本申请实施例中,通过推荐参数量化音频数据中每个数据片段与信源之间的相关程度,通过推荐参数表征音频数据属于某个特定类型的推荐片段的概率,选取推荐参数最高多个数据片段作为推荐片段,选取得到的推荐片段可以表征音频数据中的特定类型的位置,相较于单纯从频域、时域的层面来预测,结合了不同信源识别更加全面,从而基于每个数据片段的推荐参数可以准确识别出有价值的推荐片段,为用户提供准确的参考信息。
在一些实施例中,在步骤305之后,还可以基于每个数据片段的推荐参数,生成音频数据的推荐参数曲线;响应于播放触发操作,在播放界面显示音频数据的推荐参数曲线。
这里,推荐参数曲线的横坐标为音频数据的播放时间,推荐参数曲线的纵坐标为推荐参数。
示例的,推荐参数曲线的横坐标与音频数据的播放时间一一对应,推荐参数曲线的纵坐标越高,则推荐参数越大。参考图10A,图10A是本申请实施例提供的播放界面的第一示意图。播放界面101A为视频播放器的播放界面,推荐参数为精彩程度,精彩程度曲线106A显示在不遮挡视频画面的区域,精彩数据片段107A被标注出。进度条105A中的滑块103A所在位置是视频当前播放的时刻对应的位置。进度条105A可以表征播放时间。精彩程度曲线106A的高低可以表征精彩程度的大小。
示例的,播放触发操作可以是针对音频或者视频的。播放界面可以是音频播放界面或者视频播放界面,则音频播放界面,播放音频数据(对应音频播放场景,音频数据),视频播放界面,对应视频播放场景,音频数据是从视频数据提取的。
在一些实施例中,在步骤306之后,还可以在播放界面显示推荐片段的标签,其中,标签用于表征推荐片段的时间段落;响应于针对任意一个标签的选择操作,跳转到选中的标签对应的推荐片段的起点开始播放。
示例的,选择操作可以是点击操作,或者将进度条滑块拖动到标签的操作,参考图10B,图10B是本申请实施例提供的播放界面的第二示意图。
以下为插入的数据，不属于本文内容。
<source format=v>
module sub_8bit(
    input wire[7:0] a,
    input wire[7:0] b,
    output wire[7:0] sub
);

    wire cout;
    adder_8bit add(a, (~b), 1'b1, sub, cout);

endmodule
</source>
滑块103A被拖动到标签104A的位置,视频画面切换为精彩数据片段107A的起点位置的画面。
在一些实施例中,本申请实施例提供的音频数据的处理方法通过音频处理模型实现。信源分离通过调用音频处理模型的金字塔场景解析网络实现,从每个数据片段提取音频特征通过调用音频处理模型的音频语义信息提取模块实现,编码与融合处理通过调用音频处理模型的注意力模块实现。
参考图6A,图6A是本申请实施例提供的音频处理模型的第一示意图。音频处理模 型包括金字塔场景解析网络601、权重配置模块610、音频语义信息提取模块605以及注意力模块609。金字塔场景解析网络601用于执行步骤301,权重配置模块610用于执行步骤303,音频语义信息提取模块605用于执行步骤304,注意力模块609用于执行步骤609。
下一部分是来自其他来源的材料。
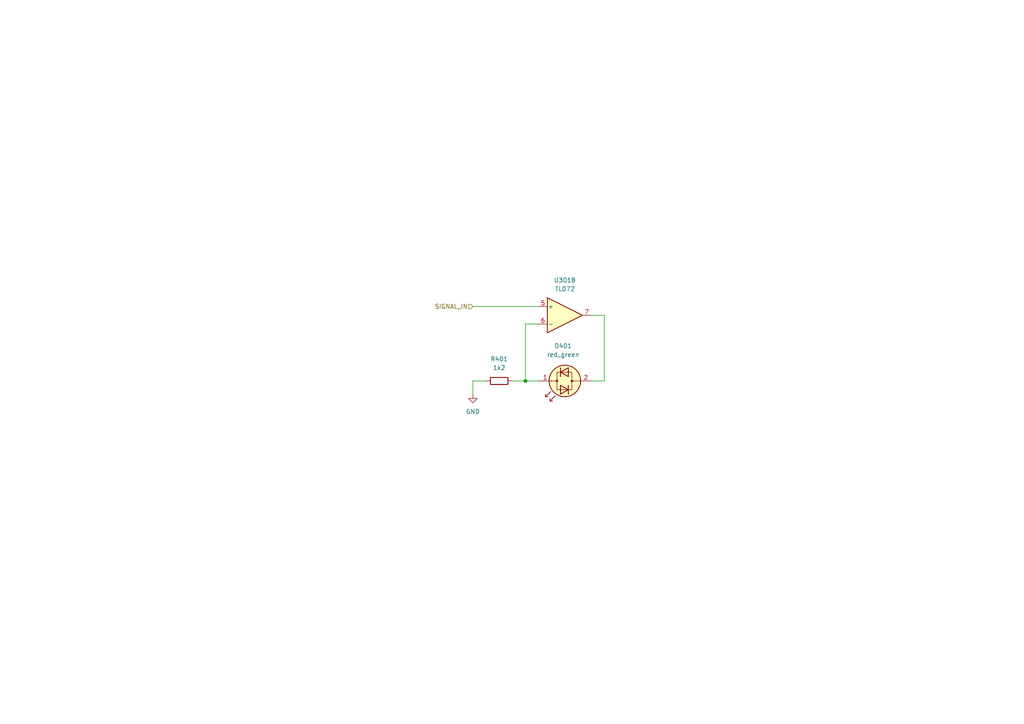
<source format=kicad_sch>
(kicad_sch (version 20230121) (generator eeschema)

  (uuid cca6ccd4-1047-405b-81d8-03db87cf9097)

  (paper "A4")

  (title_block
    (title "Josh Ox Ribbon Synth Mod Osc board")
    (date "2022-07-21")
    (rev "0")
    (comment 2 "creativecommons.org/licenses/by/4.0")
    (comment 3 "license: CC by 4.0")
    (comment 4 "Author: Jordan Aceto")
  )

  

  (junction (at 152.4 110.49) (diameter 0) (color 0 0 0 0)
    (uuid 9e550280-f9af-4436-97cf-578a1555bd3d)
  )

  (wire (pts (xy 137.16 114.3) (xy 137.16 110.49))
    (stroke (width 0) (type default))
    (uuid 37496e48-9d74-4db7-a60d-501d4e95250f)
  )
  (wire (pts (xy 152.4 110.49) (xy 152.4 93.98))
    (stroke (width 0) (type default))
    (uuid 3961812a-6be7-4e2f-bd56-27fe327f6898)
  )
  (wire (pts (xy 137.16 110.49) (xy 140.97 110.49))
    (stroke (width 0) (type default))
    (uuid 5742eca0-a890-4b16-9f43-2dd44811c0ca)
  )
  (wire (pts (xy 171.45 110.49) (xy 175.26 110.49))
    (stroke (width 0) (type default))
    (uuid 5d943c48-68c7-432b-a846-9620a56667e5)
  )
  (wire (pts (xy 148.59 110.49) (xy 152.4 110.49))
    (stroke (width 0) (type default))
    (uuid 84d08afc-db9d-4909-87a3-e62a0508c7b8)
  )
  (wire (pts (xy 175.26 91.44) (xy 171.45 91.44))
    (stroke (width 0) (type default))
    (uuid 8504e6cd-8618-4bd1-b379-72cbf7bba9d0)
  )
  (wire (pts (xy 156.21 110.49) (xy 152.4 110.49))
    (stroke (width 0) (type default))
    (uuid 8f512f8d-4e6c-4c02-b689-7debcbf0e792)
  )
  (wire (pts (xy 137.16 88.9) (xy 156.21 88.9))
    (stroke (width 0) (type default))
    (uuid 985a339e-d616-431c-ab3d-9961714cd4a8)
  )
  (wire (pts (xy 175.26 110.49) (xy 175.26 91.44))
    (stroke (width 0) (type default))
    (uuid a3c3a008-3871-43d8-b1b9-7d302eae59cf)
  )
  (wire (pts (xy 152.4 93.98) (xy 156.21 93.98))
    (stroke (width 0) (type default))
    (uuid e96c0974-fb3b-4b52-b280-b8af0772586a)
  )

  (hierarchical_label "SIGNAL_IN" (shape input) (at 137.16 88.9 180) (fields_autoplaced)
    (effects (font (size 1.27 1.27)) (justify right))
    (uuid b14558f8-c398-404a-badd-fa4c1c360c0d)
  )

  (symbol (lib_id "Amplifier_Operational:TL072") (at 163.83 91.44 0) (unit 2)
    (in_bom yes) (on_board yes) (dnp no) (fields_autoplaced)
    (uuid 0604ec39-b004-49bf-8e3c-db3574f04a6a)
    (property "Reference" "U301" (at 163.83 81.28 0)
      (effects (font (size 1.27 1.27)))
    )
    (property "Value" "TL072" (at 163.83 83.82 0)
      (effects (font (size 1.27 1.27)))
    )
    (property "Footprint" "Package_SO:SO-8_5.3x6.2mm_P1.27mm" (at 163.83 91.44 0)
      (effects (font (size 1.27 1.27)) hide)
    )
    (property "Datasheet" "http://www.ti.com/lit/ds/symlink/tl071.pdf" (at 163.83 91.44 0)
      (effects (font (size 1.27 1.27)) hide)
    )
    (pin "1" (uuid 6000408a-7eca-4bb0-90a8-8316dd92dd49))
    (pin "2" (uuid e6031011-8f9e-48a6-b7ad-9eae67829f14))
    (pin "3" (uuid 7be725b3-2796-4e41-bb59-2ce5ce1eb864))
    (pin "5" (uuid 4e58bf9c-f04e-4449-bee5-42c9454018bb))
    (pin "6" (uuid b37bcbc1-7d82-490c-a727-fcbd1506c4d7))
    (pin "7" (uuid ce0c5d58-c2ce-4e47-9dcf-3389805f2279))
    (pin "4" (uuid 57f13af1-b50d-4ef7-975c-2ab1baf9109c))
    (pin "8" (uuid 87a753ed-87f1-4c1b-9418-4cfbe0724224))
    (instances
      (project "mod_osc_board"
        (path "/a8d450b3-6e2c-4dfd-af51-efbf733ea815/3dec0a37-c52f-4f1e-b122-ee714644c48f"
          (reference "U301") (unit 2)
        )
      )
    )
  )

  (symbol (lib_id "power:GND") (at 137.16 114.3 0) (unit 1)
    (in_bom yes) (on_board yes) (dnp no) (fields_autoplaced)
    (uuid 3fa02bc6-d423-4a0b-ad18-1f9b26a91269)
    (property "Reference" "#PWR0401" (at 137.16 120.65 0)
      (effects (font (size 1.27 1.27)) hide)
    )
    (property "Value" "GND" (at 137.16 119.38 0)
      (effects (font (size 1.27 1.27)))
    )
    (property "Footprint" "" (at 137.16 114.3 0)
      (effects (font (size 1.27 1.27)) hide)
    )
    (property "Datasheet" "" (at 137.16 114.3 0)
      (effects (font (size 1.27 1.27)) hide)
    )
    (pin "1" (uuid 39133243-0a79-4738-afc8-a8ab17440de3))
    (instances
      (project "mod_osc_board"
        (path "/a8d450b3-6e2c-4dfd-af51-efbf733ea815/3dec0a37-c52f-4f1e-b122-ee714644c48f"
          (reference "#PWR0401") (unit 1)
        )
      )
    )
  )

  (symbol (lib_id "Device:LED_Dual_Bidirectional") (at 163.83 110.49 180) (unit 1)
    (in_bom yes) (on_board yes) (dnp no) (fields_autoplaced)
    (uuid 5050ce36-e3d9-4d8d-b24c-4ebe14487615)
    (property "Reference" "D401" (at 163.3347 100.33 0)
      (effects (font (size 1.27 1.27)))
    )
    (property "Value" "red_green" (at 163.3347 102.87 0)
      (effects (font (size 1.27 1.27)))
    )
    (property "Footprint" "LED_THT:LED_D5.0mm" (at 163.83 110.49 0)
      (effects (font (size 1.27 1.27)) hide)
    )
    (property "Datasheet" "~" (at 163.83 110.49 0)
      (effects (font (size 1.27 1.27)) hide)
    )
    (pin "1" (uuid fb868113-5bce-4603-ae9b-9faf7e0090db))
    (pin "2" (uuid 83fee204-cdcb-4400-807e-1d090c089260))
    (instances
      (project "mod_osc_board"
        (path "/a8d450b3-6e2c-4dfd-af51-efbf733ea815/3dec0a37-c52f-4f1e-b122-ee714644c48f"
          (reference "D401") (unit 1)
        )
      )
    )
  )

  (symbol (lib_id "Device:R") (at 144.78 110.49 90) (unit 1)
    (in_bom yes) (on_board yes) (dnp no) (fields_autoplaced)
    (uuid 6e1840a9-d9e6-4f9a-99c7-50294e2ecf6e)
    (property "Reference" "R401" (at 144.78 104.14 90)
      (effects (font (size 1.27 1.27)))
    )
    (property "Value" "1k2" (at 144.78 106.68 90)
      (effects (font (size 1.27 1.27)))
    )
    (property "Footprint" "Resistor_SMD:R_0805_2012Metric" (at 144.78 112.268 90)
      (effects (font (size 1.27 1.27)) hide)
    )
    (property "Datasheet" "~" (at 144.78 110.49 0)
      (effects (font (size 1.27 1.27)) hide)
    )
    (pin "1" (uuid 6f195c77-f7a8-4c36-a891-230a5fbd7cf9))
    (pin "2" (uuid ac5abb33-f30d-4c66-9e29-c819ce1d3914))
    (instances
      (project "mod_osc_board"
        (path "/a8d450b3-6e2c-4dfd-af51-efbf733ea815/3dec0a37-c52f-4f1e-b122-ee714644c48f"
          (reference "R401") (unit 1)
        )
      )
    )
  )
)

</source>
音频数据输入金字塔场景解析网络601,金字塔场景解析网络601对音频数据进行信源分离到至少一种信源类型对应的音轨数据,权重配置模块610用于实现上文中的步骤303,权重配置模块610确定音轨数据中与信源关联的时间段落,并对时间段落分配对应的权重值,将权重值输出到音频语义信息提取模块605、注意力模块609。音输数据输入到音频语义信息提取模块605(音频语义信息提取模块的具体结构参考上文中图6B以及图8),音频语义信息提取模块605对音频数据进行时域、频域两方面的特征提取处理,并将融合时域、频域信息的音频特征序列输出到注意力模块609,注意力模块609是用于运行注意力机制的算法模块,注意力模块609通过注意力机制基于权重值序列与音频特征序列进行参数预测,得到推荐参数,制作推荐参数曲线。
其中,通过以下方式训练音频处理模型:基于音频数据的每个实际推荐片段的标签值(标签值也即实际推荐片段的推荐参数,正样本的标签值为1),组合形成音频数据的实际推荐参数序列;基于音频数据的每个数据片段的推荐参数,组合形成音频数据的预测推荐参数序列;基于实际推荐参数序列与预测推荐参数序列获取音频处理模型的交叉熵损失;将交叉熵损失除以音频数据的数据片段数量,得到平均预测损失,基于平均预测损失对音频处理模型进行反向传播,得到更新后的音频处理模型。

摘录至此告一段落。